■ **WHAT TO WORK ON**:
Could you restate the entries below word for word?

Data entries:
■ ■ ■ ■ ■

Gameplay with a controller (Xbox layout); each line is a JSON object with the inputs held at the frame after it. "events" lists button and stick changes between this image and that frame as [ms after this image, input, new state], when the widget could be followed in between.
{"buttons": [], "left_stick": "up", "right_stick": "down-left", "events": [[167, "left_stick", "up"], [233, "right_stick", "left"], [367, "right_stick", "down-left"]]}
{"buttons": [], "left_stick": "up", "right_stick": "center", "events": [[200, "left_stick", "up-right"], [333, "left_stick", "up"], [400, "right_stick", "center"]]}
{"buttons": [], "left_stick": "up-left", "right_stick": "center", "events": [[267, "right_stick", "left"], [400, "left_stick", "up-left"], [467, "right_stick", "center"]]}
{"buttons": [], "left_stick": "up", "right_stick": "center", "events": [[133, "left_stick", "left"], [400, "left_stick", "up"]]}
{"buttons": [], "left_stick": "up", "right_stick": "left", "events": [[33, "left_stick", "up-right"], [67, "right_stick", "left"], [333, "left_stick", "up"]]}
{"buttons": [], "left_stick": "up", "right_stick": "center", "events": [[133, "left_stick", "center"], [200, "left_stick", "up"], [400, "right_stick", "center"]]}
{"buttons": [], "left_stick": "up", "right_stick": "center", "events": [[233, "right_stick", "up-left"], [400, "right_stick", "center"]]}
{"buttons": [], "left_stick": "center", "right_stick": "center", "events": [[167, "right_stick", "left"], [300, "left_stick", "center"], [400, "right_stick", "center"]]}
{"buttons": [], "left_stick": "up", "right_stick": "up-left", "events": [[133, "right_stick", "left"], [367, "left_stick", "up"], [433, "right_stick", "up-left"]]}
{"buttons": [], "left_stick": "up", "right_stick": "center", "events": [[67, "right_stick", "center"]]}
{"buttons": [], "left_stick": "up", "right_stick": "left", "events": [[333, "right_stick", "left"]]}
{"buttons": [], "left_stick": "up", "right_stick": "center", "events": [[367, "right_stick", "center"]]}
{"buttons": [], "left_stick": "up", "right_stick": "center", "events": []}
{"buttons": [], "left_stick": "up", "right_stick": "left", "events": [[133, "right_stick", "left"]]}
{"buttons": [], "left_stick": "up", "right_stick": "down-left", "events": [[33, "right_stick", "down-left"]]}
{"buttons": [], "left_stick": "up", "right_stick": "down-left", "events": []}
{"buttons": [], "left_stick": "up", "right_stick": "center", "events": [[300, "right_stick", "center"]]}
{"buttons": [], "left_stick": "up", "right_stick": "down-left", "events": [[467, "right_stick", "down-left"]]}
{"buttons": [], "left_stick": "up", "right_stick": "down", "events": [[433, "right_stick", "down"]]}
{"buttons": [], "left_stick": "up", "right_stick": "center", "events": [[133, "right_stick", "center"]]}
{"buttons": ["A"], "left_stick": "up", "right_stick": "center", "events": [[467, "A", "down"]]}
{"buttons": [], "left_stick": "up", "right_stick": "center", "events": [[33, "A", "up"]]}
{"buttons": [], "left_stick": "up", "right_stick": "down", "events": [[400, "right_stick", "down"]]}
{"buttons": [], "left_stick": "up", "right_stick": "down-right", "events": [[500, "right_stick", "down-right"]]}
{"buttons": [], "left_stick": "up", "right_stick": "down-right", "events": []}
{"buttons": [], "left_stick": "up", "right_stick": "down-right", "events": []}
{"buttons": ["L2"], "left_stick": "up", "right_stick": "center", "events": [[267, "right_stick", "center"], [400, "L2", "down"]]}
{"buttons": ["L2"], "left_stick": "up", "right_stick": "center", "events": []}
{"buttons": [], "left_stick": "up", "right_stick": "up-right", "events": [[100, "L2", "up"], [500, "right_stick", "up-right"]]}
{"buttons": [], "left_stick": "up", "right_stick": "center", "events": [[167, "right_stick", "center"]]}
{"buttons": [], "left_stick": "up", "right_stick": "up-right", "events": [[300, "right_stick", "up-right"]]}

■ ■ ■ ■ ■

■ **OUTPUT FOR THIS EXERCISE**:
Gameplay with a controller (Xbox layout); each line is a JSON object with the inputs held at the frame after it. "events" lists button and stick changes between this image and that frame as [ms after this image, input, new state], when the widget could be followed in between.
{"buttons": [], "left_stick": "up", "right_stick": "down-left", "events": [[167, "left_stick", "up"], [233, "right_stick", "left"], [367, "right_stick", "down-left"]]}
{"buttons": [], "left_stick": "up", "right_stick": "center", "events": [[200, "left_stick", "up-right"], [333, "left_stick", "up"], [400, "right_stick", "center"]]}
{"buttons": [], "left_stick": "up-left", "right_stick": "center", "events": [[267, "right_stick", "left"], [400, "left_stick", "up-left"], [467, "right_stick", "center"]]}
{"buttons": [], "left_stick": "up", "right_stick": "center", "events": [[133, "left_stick", "left"], [400, "left_stick", "up"]]}
{"buttons": [], "left_stick": "up", "right_stick": "left", "events": [[33, "left_stick", "up-right"], [67, "right_stick", "left"], [333, "left_stick", "up"]]}
{"buttons": [], "left_stick": "up", "right_stick": "center", "events": [[133, "left_stick", "center"], [200, "left_stick", "up"], [400, "right_stick", "center"]]}
{"buttons": [], "left_stick": "up", "right_stick": "center", "events": [[233, "right_stick", "up-left"], [400, "right_stick", "center"]]}
{"buttons": [], "left_stick": "center", "right_stick": "center", "events": [[167, "right_stick", "left"], [300, "left_stick", "center"], [400, "right_stick", "center"]]}
{"buttons": [], "left_stick": "up", "right_stick": "up-left", "events": [[133, "right_stick", "left"], [367, "left_stick", "up"], [433, "right_stick", "up-left"]]}
{"buttons": [], "left_stick": "up", "right_stick": "center", "events": [[67, "right_stick", "center"]]}
{"buttons": [], "left_stick": "up", "right_stick": "left", "events": [[333, "right_stick", "left"]]}
{"buttons": [], "left_stick": "up", "right_stick": "center", "events": [[367, "right_stick", "center"]]}
{"buttons": [], "left_stick": "up", "right_stick": "center", "events": []}
{"buttons": [], "left_stick": "up", "right_stick": "left", "events": [[133, "right_stick", "left"]]}
{"buttons": [], "left_stick": "up", "right_stick": "down-left", "events": [[33, "right_stick", "down-left"]]}
{"buttons": [], "left_stick": "up", "right_stick": "down-left", "events": []}
{"buttons": [], "left_stick": "up", "right_stick": "center", "events": [[300, "right_stick", "center"]]}
{"buttons": [], "left_stick": "up", "right_stick": "down-left", "events": [[467, "right_stick", "down-left"]]}
{"buttons": [], "left_stick": "up", "right_stick": "down", "events": [[433, "right_stick", "down"]]}
{"buttons": [], "left_stick": "up", "right_stick": "center", "events": [[133, "right_stick", "center"]]}
{"buttons": ["A"], "left_stick": "up", "right_stick": "center", "events": [[467, "A", "down"]]}
{"buttons": [], "left_stick": "up", "right_stick": "center", "events": [[33, "A", "up"]]}
{"buttons": [], "left_stick": "up", "right_stick": "down", "events": [[400, "right_stick", "down"]]}
{"buttons": [], "left_stick": "up", "right_stick": "down-right", "events": [[500, "right_stick", "down-right"]]}
{"buttons": [], "left_stick": "up", "right_stick": "down-right", "events": []}
{"buttons": [], "left_stick": "up", "right_stick": "down-right", "events": []}
{"buttons": ["L2"], "left_stick": "up", "right_stick": "center", "events": [[267, "right_stick", "center"], [400, "L2", "down"]]}
{"buttons": ["L2"], "left_stick": "up", "right_stick": "center", "events": []}
{"buttons": [], "left_stick": "up", "right_stick": "up-right", "events": [[100, "L2", "up"], [500, "right_stick", "up-right"]]}
{"buttons": [], "left_stick": "up", "right_stick": "center", "events": [[167, "right_stick", "center"]]}
{"buttons": [], "left_stick": "up", "right_stick": "up-right", "events": [[300, "right_stick", "up-right"]]}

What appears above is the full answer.